Mister Scratch wrote:Ultimately, it makes me wonder what the fundamental purpose of apologetics actually is: Is it meant to help wavering members? Or is it more about attacking and lashing out at critics?
Sometimes apologetics is like the Ark, other times it's like the Titanic.
Prior to 1990 and the subsequent rise of FARMS/FAIR/SHIELDS lots of anti-Mormon writing dominated the market. As Mike Ash observed:
Reed Durham, former director of the LDS Institute of Religion at the University of Utah, gave a speech in 1972 wherein he acknowledged that along with the threat of harm that the Tanners pose to the Church, they have done more to put together sources for research than anyone else outside of the Church. "They've become very important in understanding our Church history." Durham went on to explain that he purchased the reproductions from the Tanners because he wanted the "primary sources" that were part of his "heritage" and the Tanners were "the only ones producing" them. Quoting Lehi's statement of "opposition in all things," Durham said:
"I can't help but think that when they raise these issues it does something to us to have to defend... When I see something that counters what I've been taught or what I know or what I understand or what I feel, the way to counter research...unpleasant to me is not by sticking my head in the sand like an ostrich, but by more research. I may have to revamp, and knowledge sometimes is a dangerous thing. But I will revamp, and I will understand better my heritage. ...what I'm trying to say is that they have become, in a sense, catalysts to sharpen our own historical understanding. We've had to get on the stick and do some study, and do some homework that sometimes we haven't done."

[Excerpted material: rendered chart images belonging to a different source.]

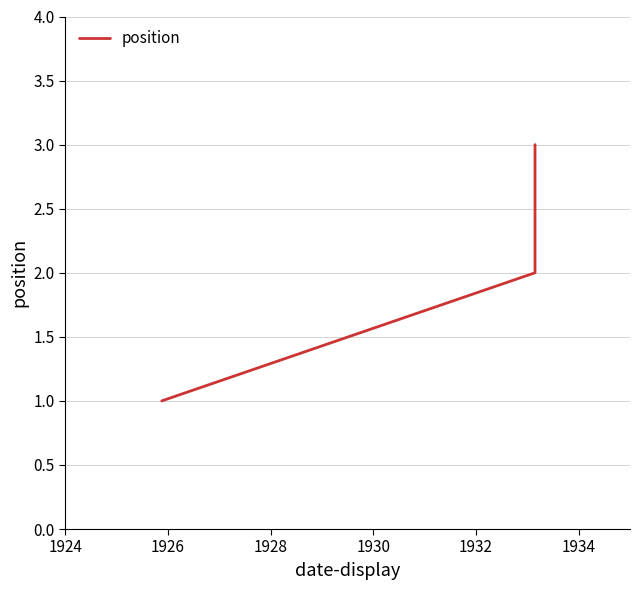

How many lines are shown in the chart?

1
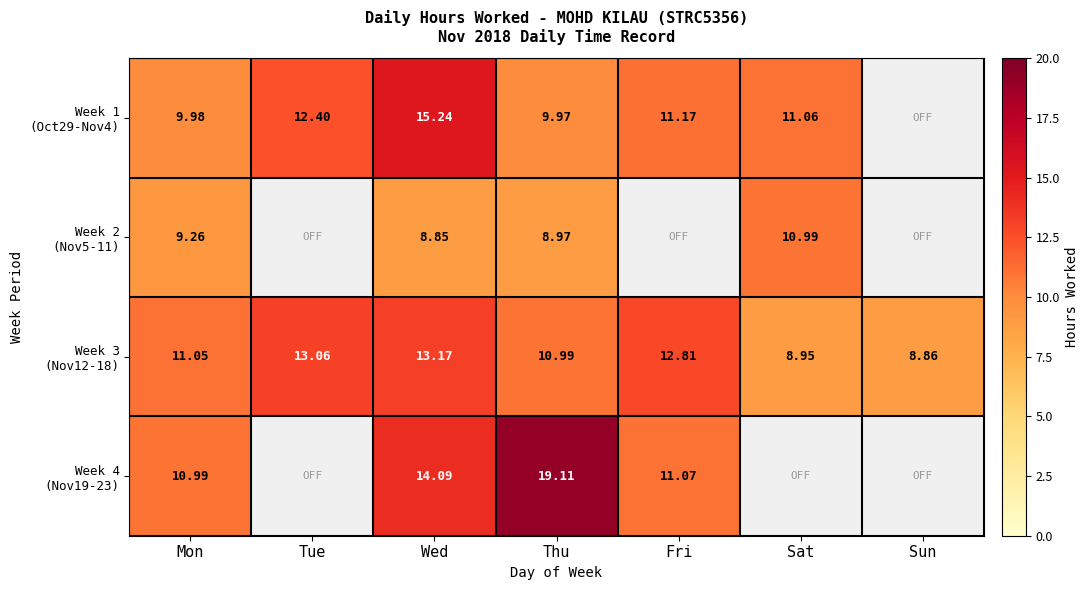

The Week 4 (Nov19-23) series shows 32.1 at Thu. True or false?

False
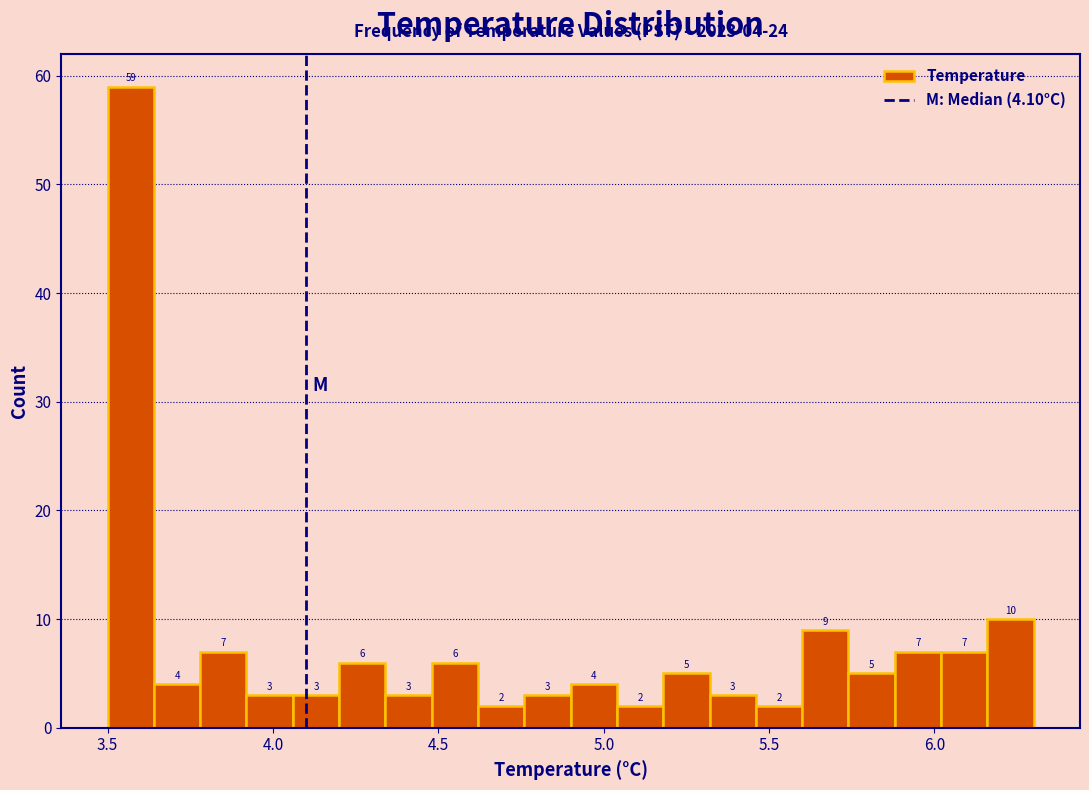

Around what value on the x-axis is the tallest bar? Give the approximate position of its centre, as read against the axis.

3.55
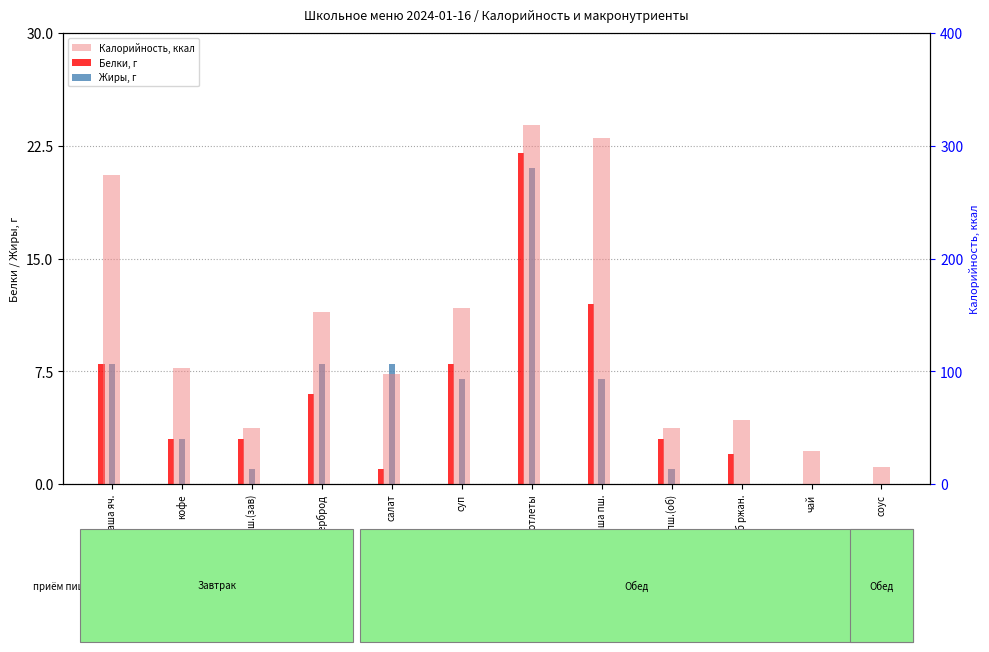

What are all the series names shown in the legend?

Белки, Жиры, Калорийность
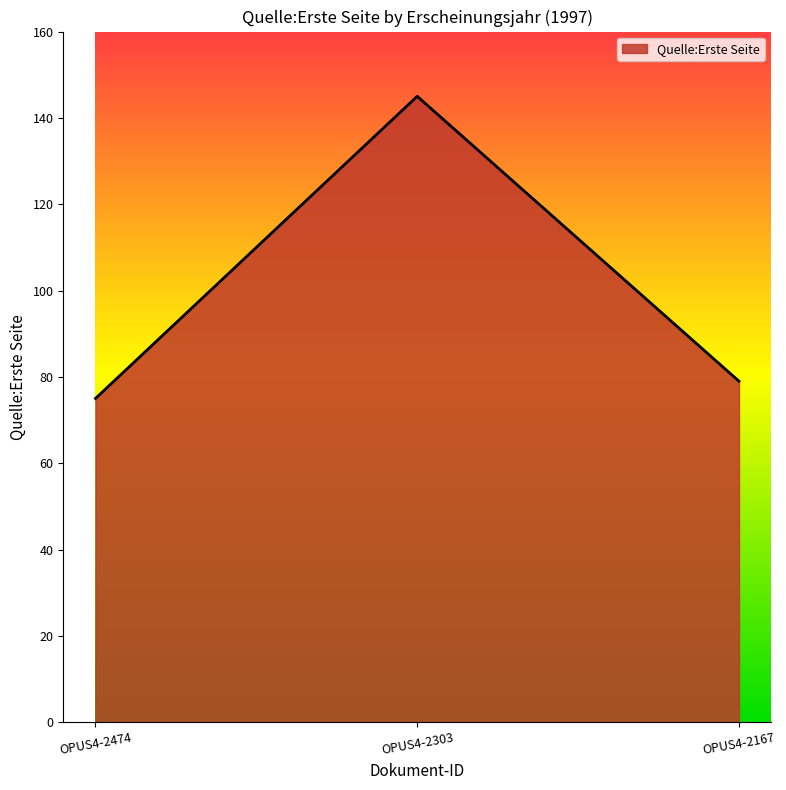

Reading right to left, extract all data points from this chart.

79	145	75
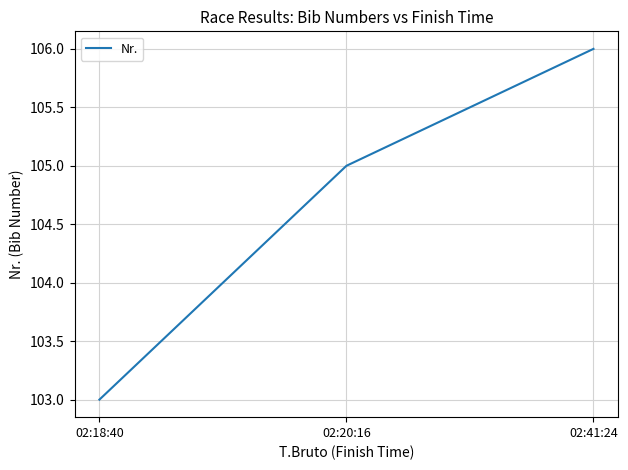

Rank the categories by value from lowest to highest.

02:18:40, 02:20:16, 02:41:24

That should be the real purpose of apologetics, and the critic has an important role to play:
Nearly all LDS apologists with whom I have conversed on the topic of my paper tell me the same thing: The accusations of critics have often prompted them to greater research, which resulted in a clearer understanding of the issues. Scott Faulring has estimated--in response to my queries--that about 25 to 30 percent of his research has been "motivated by the inaccurate or warped interpretation/presentation by our religious opponents." And, he notes, "it is a sad fact that sometimes our critics do 'get it right' but we ignore their findings because of who they are (Marquardt, Vogel, Tanner, etc.)."146
Stephen Ricks replied to my query: "I can say that my insights have been sharpened by responding to implicitly or explicitly anti-Mormon statements."147 And as Kevin Barney expressed to me:
I think we need a certain level of outside criticism. We're not very tolerant of "in-house" criticism, but we need some sort of criticism to cause us to rethink and reevaluate what we do, our literature, our doctrine, and so forth. Without such critiques, we could get mired in iconoclastic, provincial thought and practices. The best disinfectant is sunshine, as they say. If it were just Mormons in Utah, if the railroad never came, and we were left totally to our own devices, you and I would have multiple wives, we would believe Adam is our God, and blacks would not hold the priesthood.
Not all criticism is effective, and not all apologetics is effective. When it becomes ad hominem neither is effective.